USA LE INFORMAZIONI:
a) Secondo l'articolo sul Mamacita Festival, chi ha fondato l'etichetta discografica BHMG?
b) Scrivi tutti gli artisti le cui fan in lacrime, secondo l'articolo sul Mamacita Festival, vanno lasciate da parte.

TESTO PROPOSTO:
++++

Articolo di Alvise Salerno | Foto di Marco Arici
BHMG.
Basta scrivere queste quattro lettere per sintetizzare parte di un movimento che ha quasi del tutto monopolizzato il mercato musicale italiano.
Ma cos’è BHMG? Tecnicamente, è l’etichetta discografica fondata da Sfera Ebbasta e Charlie Charles e che, oltre il padre padrone della trap del nostro Paese, ha nel suo roster Elettra Lamborghini e Guè Pequeno.
Semplicisticamente, BHMG è quel che vince a mani basse nella generazione 14-25 anni.
Dovevate esserci, ieri sera all’Ippodromo San Siro, per il Mamacita Festival. Migliaia di ragazzini lobotomizzati davanti al trapper di Cinisello Balsamo, il twerk di Elettra Lamborghini e il (qualsiasi cosa fosse, beato chi sia riuscito a capire anche solo una parola) di Guè Pequeno. Quello che doveva essere il main event, J Balvin, alla fine è stato solo il contorno e, lo dico fin da subito, sarà il contorno anche di questo articolo.
Ad un certo punto ho guardato le facce di chi mi affiancava e ho visto gli stessi sorrisi ebeti che facevo pure io quando, alle 13:50, correvo a casa da scuola media nel 2002/2003 per guardare le puntate in prima visione di DragonBall Z. Gioia e giubilo così non si vedevano da tempo. E di concerti, soprattutto quest’anno, ne ho visti molti. Occhio però, fate attenzione ai gradi concettuali di piacere musicale e, in questo caso, lasciate stare e mettete da parte le lacrime delle fan, ad esempio, di Irama, Riccardo Marcuzzo e Benji & Fede in crisi ormonale, quello è un altro discorso. Quello, più che musica, è puro piacere estetico che passerà con il tempo.
Questo qui del Mamacita, invece, è proprio un altro presupposto. Non ci sono ormoni in subbuglio, non ci sono lacrime folli e immotivate per gli addominali scolpiti o il sedere perfetto della propria star preferita. E’ tutta storia a parte.
Che poi, a dirla tutta, è anche bello vedere questi ragazzi così appassionati e fedeli in un mondo in cui avere tutto significa non avere niente.
Tutti noi, che rispetto i quindicenni di adesso abbiamo giusto un paio di anni in più, veniamo dalle stesse identiche sensazioni nelle nostre rispettive fasi adolescenziali. Negli anni ’90 erano i Backstreet Boys e le Spice Girls, nei Duemila le popstar di varia natura e genere, poi è stato il momento della EDM e del Tomorrowland uber alles e, ora, Spotify alimenta costantemente la trap e il reggaeton.
Ci sta. Ogni cosa figlia del proprio tempo, niente meglio e niente peggio.

++++

RACCOLTA DATI:
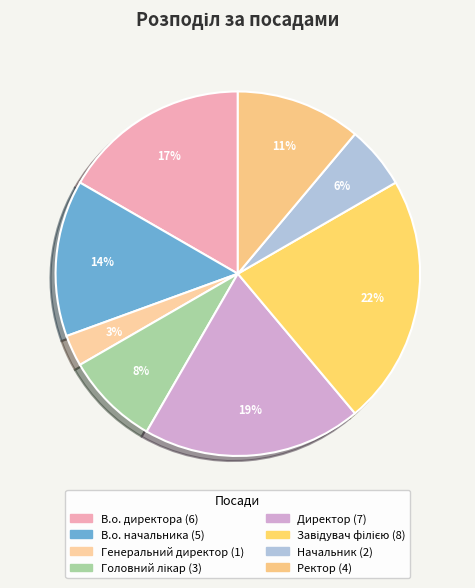

Rank the categories by value from highest to lowest.

Завідувач філією, Директор, В.о. директора, В.о. начальника, Ректор, Головний лікар, Начальник, Генеральний директор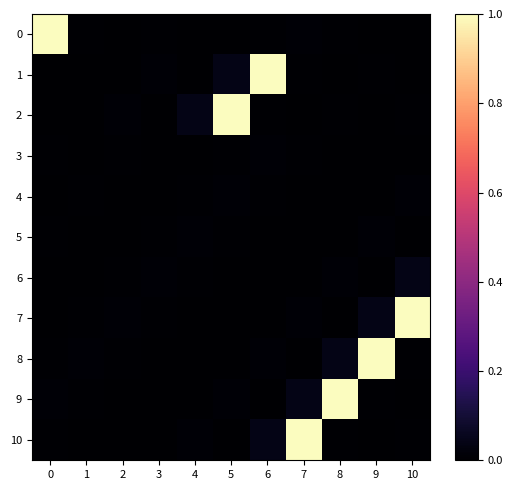

How many data points does each series have?

11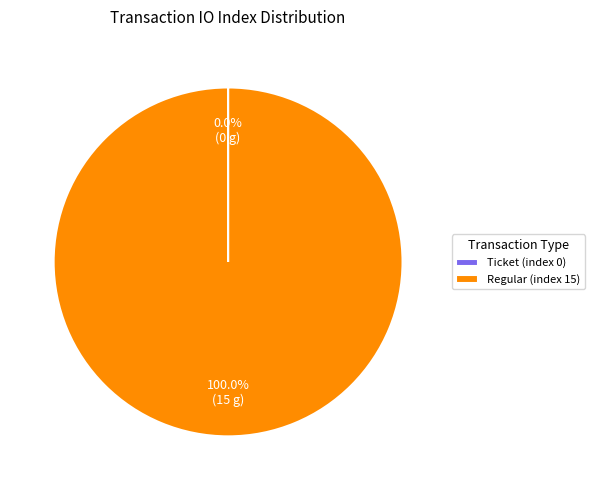

Is there any slice that represents more than half of the pie?

Yes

++++

SOLUZIONI PER COMPITO:
a) Sfera Ebbasta e Charlie Charles.

b) Irama, Riccardo Marcuzzo, Benji & Fede.